• **Text shown**:

■ ■ ■ ■

As we all try to become more self-sufficient, the flexibility offered by hydroponic gardening is gaining momentum among novice gardeners, and one of the most popular forms of hydroponics is the drip system.
But how exactly does a drip system work?
What is a hydroponic drip system? A hydroponic drip system helps small and commercial gardeners deliver nutrients to plants using an active micro-irrigation system. This uses a water pump and small emitters to trickle nutrient solution directly onto each plant, allowing growers to deliver moisture and food using less water.
Hydroponic Drip System Pros & Cons
There are two main variations on the hydroponic drip system that provide different benefits depending on your use and operation size.
We’ll explore all this and more in greater detail below – here’s everything you need to know before setting up your first drip system.
Understanding Hydroponic Drip Systems
Drip systems can be used for small- or large-scale operations and benefit various plants. Let’s find out how they work, the basic equipment, and more – plus, an answer to common questions.
What Is a Hydroponic Drip System?
Hydroponic drip systems are a water-efficient form of low-flow irrigation that steadily delivers a water-based nutrient solution to individual plants.
Moisture drips slowly into the base of the plants instead of through overhead irrigation, which loses a lot of moisture through evaporation.
Drip systems can be set up manually to provide low-flow watering to plants in separate containers as and when they require it.
You can also create an automated system with a cycle timer to sufficiently soak the growing media before turning off at a precise time to allow the excess solution to drain.
How Does a Hydroponic Drip System Work?
A ventilated, nutrient-rich water reservoir positioned at the base of the plant’s growth tray sends the solution via a water pump through a series of tubes or drip lines, which then feed the plants via small nozzles known as drip emitters.
The drip lines/emitters are positioned close to the growing medium to reach the root mass, thus conserving water.
Depending on the type of drip system used, any excess solution that isn’t absorbed by the plant’s roots once it filters through the growing media will either return to the reservoir to be re-used or be discarded.

■ ■ ■ ■

• **Saved entries**:

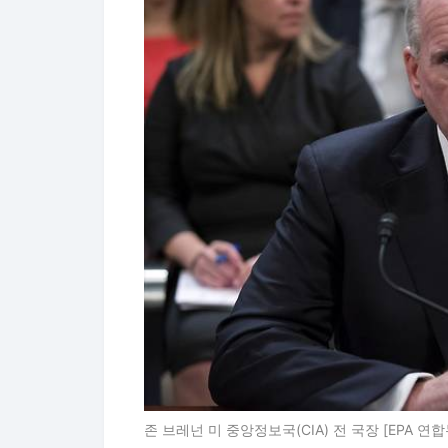
존 브레넌 미 중앙정보국(CIA) 전 국장 [EPA 연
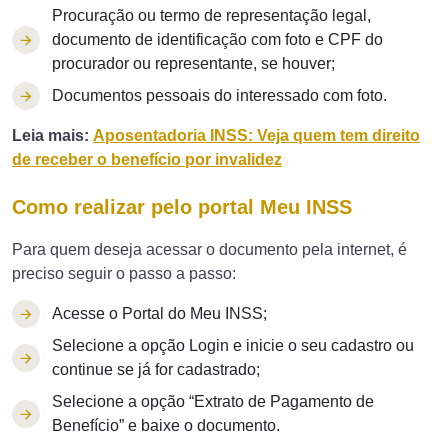
Procuração ou termo de representação legal,
documento de identificação com foto e CPF do
procurador ou representante, se houver;
Documentos pessoais do interessado com foto.
Leia mais:
Aposentadoria INSS: Veja quem tem direito
de receber o benefício por invalidez
Como realizar pelo portal Meu INSS
Para quem deseja acessar o documento pela internet, é
preciso seguir o passo a passo:
Acesse o Portal do Meu INSS;
Selecione a opção Login e inicie o seu cadastro ou
continue se já for cadastrado;
Selecione a opção “Extrato de Pagamento de
Benefício” e baixe o documento.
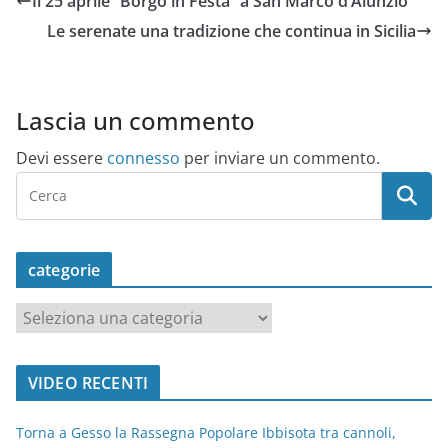
Il 25 aprile “Borgo in Festa” a San Marco d’Alunzio
Le serenate una tradizione che continua in Sicilia
Lascia un commento
Devi essere
connesso
per inviare un commento.
categorie
c
a
t
VIDEO RECENTI
e
g
Torna a Gesso la Rassegna Popolare Ibbisota tra cannoli,
o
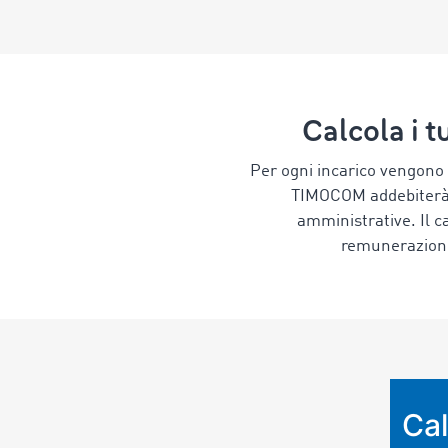
Calcola i t
Per ogni incarico vengono a
TIMOCOM addebiterà a
amministrative. Il c
remunerazione 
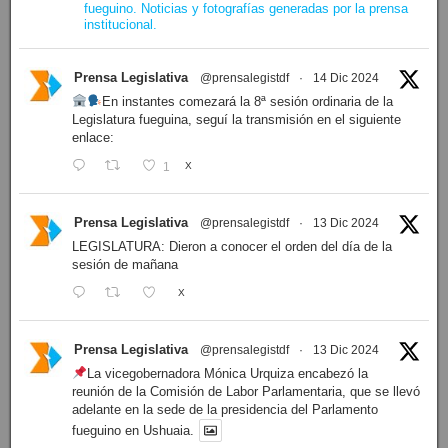
fueguino. Noticias y fotografías generadas por la prensa
institucional.
Prensa Legislativa
@prensalegistdf
·
14 Dic 2024
En instantes comezará la 8ª sesión ordinaria de la
Legislatura fueguina, seguí la transmisión en el siguiente
enlace:
1
X
Prensa Legislativa
@prensalegistdf
·
13 Dic 2024
LEGISLATURA: Dieron a conocer el orden del día de la
sesión de mañana
X
Prensa Legislativa
@prensalegistdf
·
13 Dic 2024
La vicegobernadora Mónica Urquiza encabezó la
reunión de la Comisión de Labor Parlamentaria, que se llevó
adelante en la sede de la presidencia del Parlamento
fueguino en Ushuaia.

■ ■ ■ ■

• **Required action A**:
Please summarize the text on hydroponic drip systems in two sentences.
• **Required action B**:
Write the next part of the text on hydroponic drip systems, starting after its final sentence.

• **Expected output A**:
A hydroponic drip system is a water-efficient form of low-flow irrigation that uses a water pump to send nutrient solution from a reservoir through tubes or drip lines to small emitters, which trickle it onto the base of each plant. The system can be run manually or automated with a cycle timer, and any solution the roots don't absorb is either returned to the reservoir for reuse or discarded, depending on the type of system.

• **Expected output B**:
Basic Components of a Hydroponic Drip System
- Water pump: A submersible water pump (best for small-scale growers) or inline pumps for larger setups.
- Water tank/reservoir: Large 10-20 gallon bin/bucket to hold the nutrient solution. Preferably opaque to discourage algae growth.
- Thin tubing: Spaghetti tubing with holes poked at intervals to act as makeshift drip emitters. Ideal for small/hobby operations.
- PVC tubing: Main line transporting the solution from the pump to the emitters. 2-inch tubes will suffice for small setups.
- Drip emitters: Nozzles connected to the main PVC drip lines – best only if you have a large number of plants.
- Hydroponic growing medium: Substrate, like coco coir, to support plant roots and deliver oxygen.
- Aquarium-grade silicone: Sealant to waterproof the connections between the water pump, tubing, and reservoir.
- TDS/Total Dissolved Solids meter (optional): Alerts you to low nutrient solution levels after each watering cycle
- Plant pots with drainage holes
- Hydroponic plant tray
- Pump timer
Additionally, if you plan to set up a drip system in settings with insufficient natural light, you’ll need to install grow lights, like these full spectrum light strips, to simulate sunlight.
Many are available with varying strength settings and timers for greater control.
Types of Hydroponic Drip Systems
Based on how you plan to deal with the excess water in your setup, there are two distinct versions of hydroponic drip systems – Recovery and Non-Recovery:
Recovery (Recirculating) System
This system allows wastewater that isn’t taken up by the plant’s roots to flow back into the reservoir where it can be recirculated for use in the next water cycle.
Pumping the wastewater back through the drip emitters is very efficient and ideal for modest, home-based systems, but the recirculation of nutrients will mean that pH levels are affected over time and will need to be monitored.
Non-Recovery (Non-Circulating) System
Non-recovery systems allow unused water to run-off as waste, making this a desirable option for commercial setups.
Large-scale drip systems have the budget to minimize waste using highly-accurate timers to control the flow.
While this system spares hobbyists the hassle of amending pH levels, they will need precise timing to prevent nutrient buildup.
Benefits of a Hydroponic Drip System
- Being adaptable to expansion
- Inexpensive and easy to install
- Automated control to deliver precise watering schedules
- Low maintenance compared with other hydroponic systems
- Moisture-retentive growing medium means plants won’t suffer during power outages/malfunction
- Beneficial to a wide variety of plants
Drawbacks of a Hydroponic Drip System
- Non-recovery type systems require precision timing
- Recovery types require pH/nutrient level monitoring
- Unlike passive hydroponic systems, drip setups depend on electricity and moving parts
- Drip emitters become clogged with algae growth/nutrient mineral buildup
Plants That Can Be Grown in a Hydroponic Drip System
Because drip systems can adapt to large-scale operations, they are able to support a much wider range of plants than most hydroponic styles.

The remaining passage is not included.